Data listing:
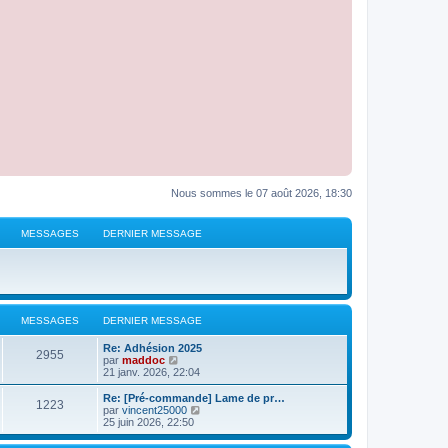
Nous sommes le 07 août 2026, 18:30
MESSAGES
DERNIER MESSAGE
MESSAGES
DERNIER MESSAGE
D
Re: Adhésion 2025
M
2955
e
V
par
maddoc
r
o
21 janv. 2026, 22:04
e
n
i
i
r
D
Re: [Pré-commande] Lame de pr…
M
1223
s
e
l
e
V
par
vincent25000
r
e
r
o
25 juin 2026, 22:50
e
s
m
d
n
i
e
e
i
r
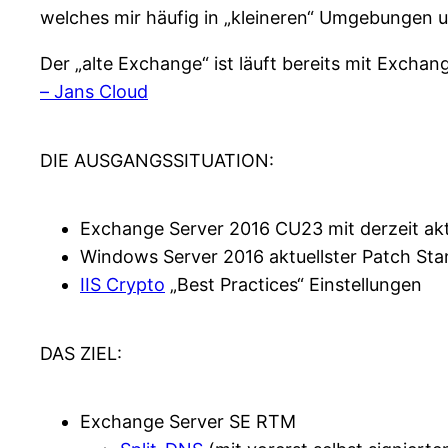
welches mir häufig in „kleineren“ Umgebungen
Der „alte Exchange“ ist läuft bereits mit Exch
– Jans Cloud
DIE AUSGANGSSITUATION:
Exchange Server 2016 CU23 mit derzeit akt
Windows Server 2016 aktuellster Patch St
IIS Crypto
„Best Practices“ Einstellungen
DAS ZIEL:
Exchange Server SE RTM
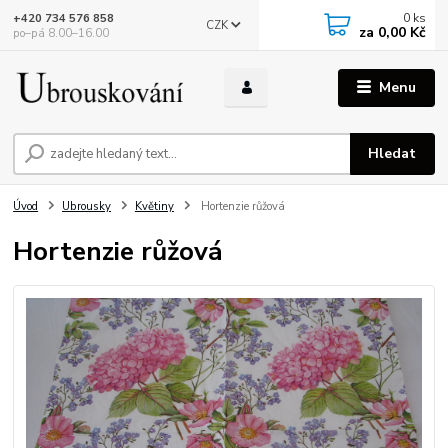
0
ks
+420 734 576 858
CZK
za
0,00 Kč
po–pá 8.00–16.00
Menu
Hledat
Úvod
Ubrousky
Květiny
Hortenzie růžová
Hortenzie růžová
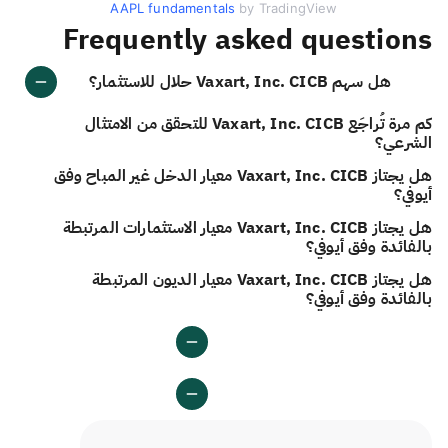
AAPL fundamentals
by TradingView
Frequently asked questions
هل سهم Vaxart, Inc. CICB حلال للاستثمار؟
كم مرة تُراجَع Vaxart, Inc. CICB للتحقق من الامتثال
الشرعي؟
هل يجتاز Vaxart, Inc. CICB معيار الدخل غير المباح وفق
أيوفي؟
هل يجتاز Vaxart, Inc. CICB معيار الاستثمارات المرتبطة
بالفائدة وفق أيوفي؟
هل يجتاز Vaxart, Inc. CICB معيار الديون المرتبطة
بالفائدة وفق أيوفي؟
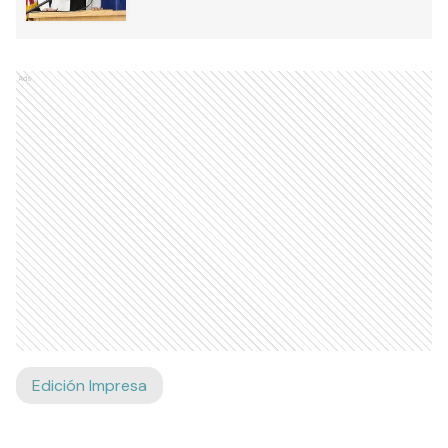
Ads
Edición Impresa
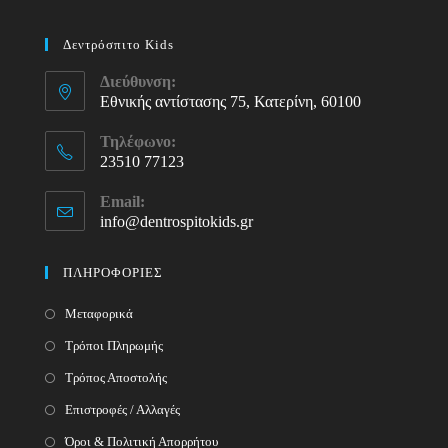
Δεντρόσπιτο Kids
Διεύθυνση:
Εθνικής αντίστασης 75, Κατερίνη, 60100
Τηλέφωνο:
23510 77123
Opens
Email:
in
info@dentrospitokids.gr
Opens
your
in
your
application
ΠΛΗΡΟΦΟΡΙΕΣ
application
Μεταφορικά
Τρόποι Πληρωμής
Τρόπος Αποστολής
Επιστροφές / Αλλαγές
Όροι & Πολιτική Απορρήτου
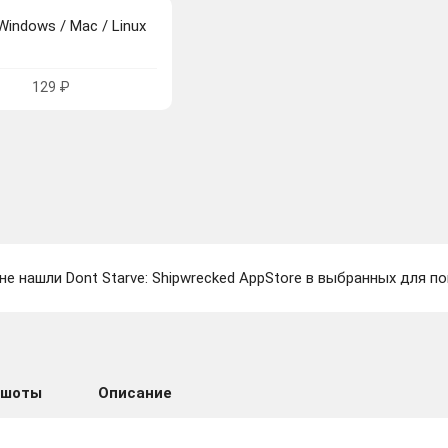
Windows / Mac / Linux
129 ₽
не нашли Dont Starve: Shipwrecked AppStore в выбранных для по
ншоты
Описание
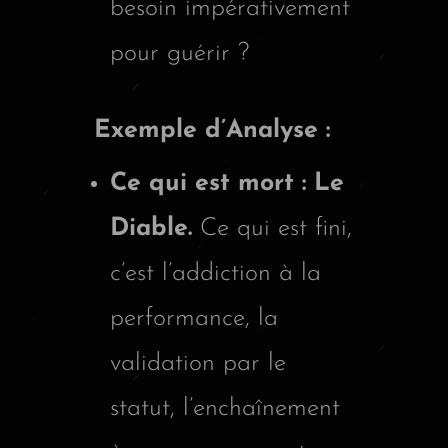
besoin impérativement
pour guérir ?
Exemple d’Analyse :
Ce qui est mort : Le
Diable.
Ce qui est fini,
c’est l’addiction à la
performance, la
validation par le
statut, l’enchaînement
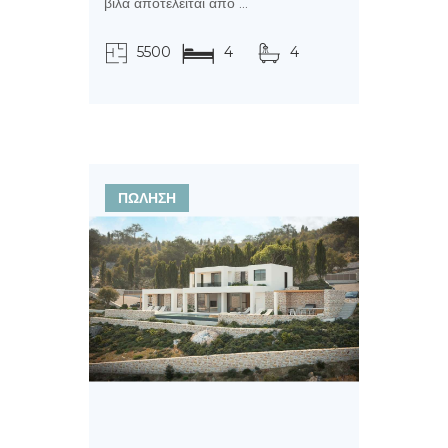
βίλα αποτελείται από ...
5500
4
4
τ.μ.
ΠΩΛΗΣΗ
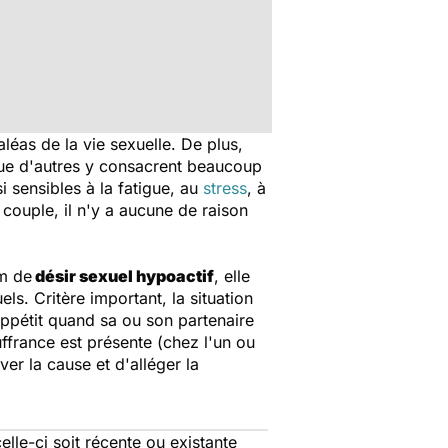
aléas de la vie sexuelle. De plus,
s que d'autres y consacrent beaucoup
 sensibles à la fatigue, au
stress
, à
 couple, il n'y a aucune de raison
m de
désir sexuel hypoactif
, elle
s. Critère important, la situation
d appétit quand sa ou son partenaire
uffrance est présente (chez l'un ou
ver la cause et d'alléger la
lle-ci soit récente ou existante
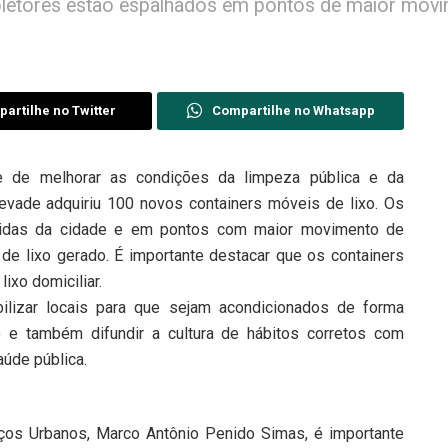
Coletores estão espalhados em pontos de maior mov
artilhe no Twitter
Compartilhe no Whatsapp
 de melhorar as condições da limpeza pública e da
levade adquiriu 100 novos containers móveis de lixo. Os
venidas da cidade e em pontos com maior movimento de
e lixo gerado. É importante destacar que os containers
ixo domiciliar.
ibilizar locais para que sejam acondicionados de forma
 e também difundir a cultura de hábitos corretos com
úde pública.
ços Urbanos, Marco Antônio Penido Simas, é importante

Exercise instructions: Output the listing above in full, exactly. No images.

Answer box:
Nous sommes le 07 août 2026, 18:30
MESSAGES
DERNIER MESSAGE
MESSAGES
DERNIER MESSAGE
D
Re: Adhésion 2025
M
2955
e
V
par
maddoc
r
o
21 janv. 2026, 22:04
e
n
i
i
r
D
Re: [Pré-commande] Lame de pr…
M
1223
s
e
l
e
V
par
vincent25000
r
e
r
o
25 juin 2026, 22:50
e
s
m
d
n
i
e
e
i
r
welches mir häufig in „kleineren“ Umgebungen
Der „alte Exchange“ ist läuft bereits mit Exch
– Jans Cloud
DIE AUSGANGSSITUATION:
Exchange Server 2016 CU23 mit derzeit akt
Windows Server 2016 aktuellster Patch St
IIS Crypto
„Best Practices“ Einstellungen
DAS ZIEL:
Exchange Server SE RTM
0
ks
+420 734 576 858
CZK
za
0,00 Kč
po–pá 8.00–16.00
Menu
Hledat
Úvod
Ubrousky
Květiny
Hortenzie růžová
Hortenzie růžová
AAPL fundamentals
by TradingView
Frequently asked questions
هل سهم Vaxart, Inc. CICB حلال للاستثمار؟
كم مرة تُراجَع Vaxart, Inc. CICB للتحقق من الامتثال
الشرعي؟
هل يجتاز Vaxart, Inc. CICB معيار الدخل غير المباح وفق
أيوفي؟
هل يجتاز Vaxart, Inc. CICB معيار الاستثمارات المرتبطة
بالفائدة وفق أيوفي؟
هل يجتاز Vaxart, Inc. CICB معيار الديون المرتبطة
بالفائدة وفق أيوفي؟
Ads
Edición Impresa
Δεντρόσπιτο Kids
Διεύθυνση:
Εθνικής αντίστασης 75, Κατερίνη, 60100
Τηλέφωνο:
23510 77123
Opens
Email:
in
info@dentrospitokids.gr
Opens
your
in
your
application
ΠΛΗΡΟΦΟΡΙΕΣ
application
Μεταφορικά
Τρόποι Πληρωμής
Τρόπος Αποστολής
Επιστροφές / Αλλαγές
Όροι & Πολιτική Απορρήτου
Windows / Mac / Linux
129 ₽
не нашли Dont Starve: Shipwrecked AppStore в выбранных для по
ншоты
Описание
besoin impérativement
pour guérir ?
Exemple d’Analyse :
Ce qui est mort : Le
Diable.
Ce qui est fini,
c’est l’addiction à la
performance, la
validation par le
statut, l’enchaînement
βίλα αποτελείται από ...
5500
4
4
τ.μ.
ΠΩΛΗΣΗ
aléas de la vie sexuelle. De plus,
s que d'autres y consacrent beaucoup
 sensibles à la fatigue, au
stress
, à
 couple, il n'y a aucune de raison
m de
désir sexuel hypoactif
, elle
s. Critère important, la situation
d appétit quand sa ou son partenaire
uffrance est présente (chez l'un ou
ver la cause et d'alléger la
lle-ci soit récente ou existante
Coletores estão espalhados em pontos de maior mov
artilhe no Twitter
Compartilhe no Whatsapp
 de melhorar as condições da limpeza pública e da
levade adquiriu 100 novos containers móveis de lixo. Os
venidas da cidade e em pontos com maior movimento de
e lixo gerado. É importante destacar que os containers
ixo domiciliar.
ibilizar locais para que sejam acondicionados de forma
 e também difundir a cultura de hábitos corretos com
úde pública.
ços Urbanos, Marco Antônio Penido Simas, é importante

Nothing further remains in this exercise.